§ Work to complete
Give only the number of lines in the listing below where the string "just" occurs.

══════

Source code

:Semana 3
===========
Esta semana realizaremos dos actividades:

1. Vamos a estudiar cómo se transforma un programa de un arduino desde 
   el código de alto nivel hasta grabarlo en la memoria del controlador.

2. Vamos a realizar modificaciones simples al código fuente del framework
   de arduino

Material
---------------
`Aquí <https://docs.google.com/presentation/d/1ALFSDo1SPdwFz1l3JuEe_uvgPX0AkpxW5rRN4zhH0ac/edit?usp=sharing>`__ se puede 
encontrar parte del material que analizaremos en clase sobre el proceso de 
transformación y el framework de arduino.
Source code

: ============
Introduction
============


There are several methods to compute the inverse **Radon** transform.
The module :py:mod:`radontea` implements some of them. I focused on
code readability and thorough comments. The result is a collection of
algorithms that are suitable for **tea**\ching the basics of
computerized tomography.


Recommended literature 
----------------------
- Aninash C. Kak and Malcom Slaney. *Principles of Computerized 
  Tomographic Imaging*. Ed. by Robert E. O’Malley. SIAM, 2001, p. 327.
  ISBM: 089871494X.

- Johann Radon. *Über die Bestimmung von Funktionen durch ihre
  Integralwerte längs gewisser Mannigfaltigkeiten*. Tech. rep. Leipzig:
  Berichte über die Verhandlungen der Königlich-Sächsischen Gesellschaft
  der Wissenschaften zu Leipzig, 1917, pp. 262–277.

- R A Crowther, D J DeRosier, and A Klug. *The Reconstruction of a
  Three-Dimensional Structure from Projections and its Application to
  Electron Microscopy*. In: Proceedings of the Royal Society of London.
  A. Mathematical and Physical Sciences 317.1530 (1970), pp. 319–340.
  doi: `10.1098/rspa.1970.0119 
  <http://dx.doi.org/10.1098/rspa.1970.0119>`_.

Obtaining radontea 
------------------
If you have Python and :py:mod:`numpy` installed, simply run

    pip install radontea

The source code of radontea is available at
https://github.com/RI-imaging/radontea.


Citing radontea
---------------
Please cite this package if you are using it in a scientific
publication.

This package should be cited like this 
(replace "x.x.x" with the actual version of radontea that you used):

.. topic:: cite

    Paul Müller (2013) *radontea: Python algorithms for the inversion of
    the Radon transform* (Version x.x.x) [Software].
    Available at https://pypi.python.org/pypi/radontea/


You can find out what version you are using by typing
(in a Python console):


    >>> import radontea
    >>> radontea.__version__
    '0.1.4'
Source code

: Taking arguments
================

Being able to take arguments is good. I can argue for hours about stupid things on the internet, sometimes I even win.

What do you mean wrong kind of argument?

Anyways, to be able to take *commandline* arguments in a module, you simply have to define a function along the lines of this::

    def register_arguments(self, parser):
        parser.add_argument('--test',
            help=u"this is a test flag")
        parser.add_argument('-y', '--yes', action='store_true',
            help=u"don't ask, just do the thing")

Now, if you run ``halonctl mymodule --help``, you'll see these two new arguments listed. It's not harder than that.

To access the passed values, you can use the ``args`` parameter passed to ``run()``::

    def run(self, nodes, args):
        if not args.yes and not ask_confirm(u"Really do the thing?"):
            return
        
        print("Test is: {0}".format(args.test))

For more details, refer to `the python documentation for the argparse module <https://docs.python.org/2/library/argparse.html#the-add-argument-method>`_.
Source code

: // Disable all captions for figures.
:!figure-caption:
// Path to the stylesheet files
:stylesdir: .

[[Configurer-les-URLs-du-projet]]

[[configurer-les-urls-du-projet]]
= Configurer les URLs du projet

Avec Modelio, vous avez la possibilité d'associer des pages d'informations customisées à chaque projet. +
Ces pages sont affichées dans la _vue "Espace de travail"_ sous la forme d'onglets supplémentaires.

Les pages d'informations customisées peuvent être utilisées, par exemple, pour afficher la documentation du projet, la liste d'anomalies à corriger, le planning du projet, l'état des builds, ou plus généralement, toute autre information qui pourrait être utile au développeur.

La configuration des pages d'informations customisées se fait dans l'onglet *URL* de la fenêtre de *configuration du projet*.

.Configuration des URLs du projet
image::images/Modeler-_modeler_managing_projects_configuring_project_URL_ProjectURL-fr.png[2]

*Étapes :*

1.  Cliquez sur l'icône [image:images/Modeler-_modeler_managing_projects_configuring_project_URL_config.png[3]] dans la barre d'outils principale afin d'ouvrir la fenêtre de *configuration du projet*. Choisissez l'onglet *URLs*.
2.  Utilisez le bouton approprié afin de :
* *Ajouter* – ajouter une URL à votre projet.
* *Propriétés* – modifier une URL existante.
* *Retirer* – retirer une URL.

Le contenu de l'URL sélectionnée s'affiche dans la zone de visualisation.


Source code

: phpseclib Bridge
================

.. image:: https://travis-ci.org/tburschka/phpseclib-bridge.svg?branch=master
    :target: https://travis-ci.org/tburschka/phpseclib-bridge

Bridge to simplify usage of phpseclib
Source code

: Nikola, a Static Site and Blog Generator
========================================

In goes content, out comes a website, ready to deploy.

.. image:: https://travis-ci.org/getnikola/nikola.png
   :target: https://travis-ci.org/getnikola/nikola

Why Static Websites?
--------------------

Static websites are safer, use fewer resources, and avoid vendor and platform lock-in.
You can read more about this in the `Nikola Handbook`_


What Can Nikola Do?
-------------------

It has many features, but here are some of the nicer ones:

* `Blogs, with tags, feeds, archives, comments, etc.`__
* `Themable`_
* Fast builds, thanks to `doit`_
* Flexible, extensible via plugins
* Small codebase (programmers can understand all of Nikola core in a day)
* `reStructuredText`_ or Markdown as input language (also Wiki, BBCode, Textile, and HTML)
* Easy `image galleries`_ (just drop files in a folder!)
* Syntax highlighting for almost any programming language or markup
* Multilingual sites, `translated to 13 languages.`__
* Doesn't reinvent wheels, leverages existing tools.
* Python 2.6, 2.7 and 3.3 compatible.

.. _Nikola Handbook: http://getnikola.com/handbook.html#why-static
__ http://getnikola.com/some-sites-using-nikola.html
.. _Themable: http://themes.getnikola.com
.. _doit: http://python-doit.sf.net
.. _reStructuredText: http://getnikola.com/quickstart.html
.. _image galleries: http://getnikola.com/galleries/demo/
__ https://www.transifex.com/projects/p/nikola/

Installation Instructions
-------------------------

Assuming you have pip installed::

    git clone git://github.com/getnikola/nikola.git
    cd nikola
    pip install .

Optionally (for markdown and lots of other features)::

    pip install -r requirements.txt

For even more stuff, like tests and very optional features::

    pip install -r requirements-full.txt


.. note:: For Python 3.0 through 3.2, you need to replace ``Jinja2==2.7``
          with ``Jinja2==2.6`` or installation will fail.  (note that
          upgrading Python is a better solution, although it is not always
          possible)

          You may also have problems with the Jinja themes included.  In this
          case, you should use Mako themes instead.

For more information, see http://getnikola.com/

══════

§ Output for this task
2